What you are asked to do:
Rewrite the text of the data below, replacing "Подробнее" with "Далее" and changing nothing else. Leave the pictures out of your answer.

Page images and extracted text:
»»

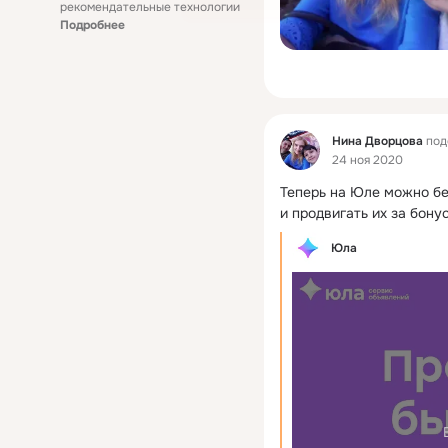
рекомендательные технологии
Подробнее
Фид
Нина Дворцова
под
24 ноя 2020
Теперь на Юле можно бе
и продвигать их за бону
Юла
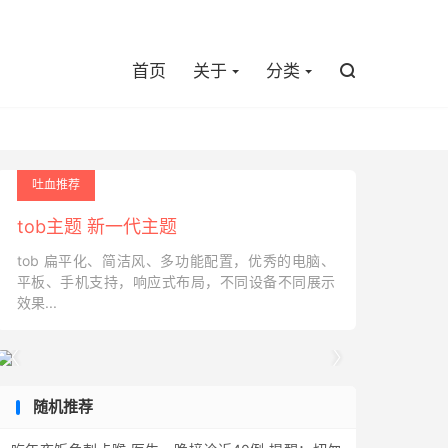

首页
关于
分类

吐血推荐
tob主题 新一代主题
tob 扁平化、简洁风、多功能配置，优秀的电脑、
平板、手机支持，响应式布局，不同设备不同展示
效果...


随机推荐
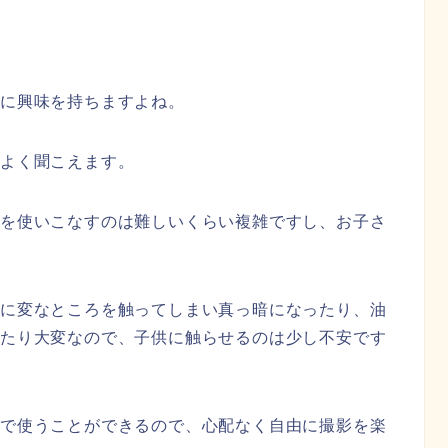
ラに興味を持ちますよね。
こよく聞こえます。
能を使いこなすのは難しいくらい複雑ですし、お子さ
まに変なところを触ってしまい真っ暗になったり、油
ったり大変なので、子供に触らせるのは少し不安です
作
で使うことができるので、心配なく自由に撮影を楽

««

Expected answer:
рекомендательные технологии
Далее
Фид
Нина Дворцова
под
24 ноя 2020
Теперь на Юле можно бе
и продвигать их за бону
Юла

首页
关于
分类

吐血推荐
tob主题 新一代主题
tob 扁平化、简洁风、多功能配置，优秀的电脑、
平板、手机支持，响应式布局，不同设备不同展示
效果...


随机推荐
ラに興味を持ちますよね。
こよく聞こえます。
能を使いこなすのは難しいくらい複雑ですし、お子さ
まに変なところを触ってしまい真っ暗になったり、油
ったり大変なので、子供に触らせるのは少し不安です
作
で使うことができるので、心配なく自由に撮影を楽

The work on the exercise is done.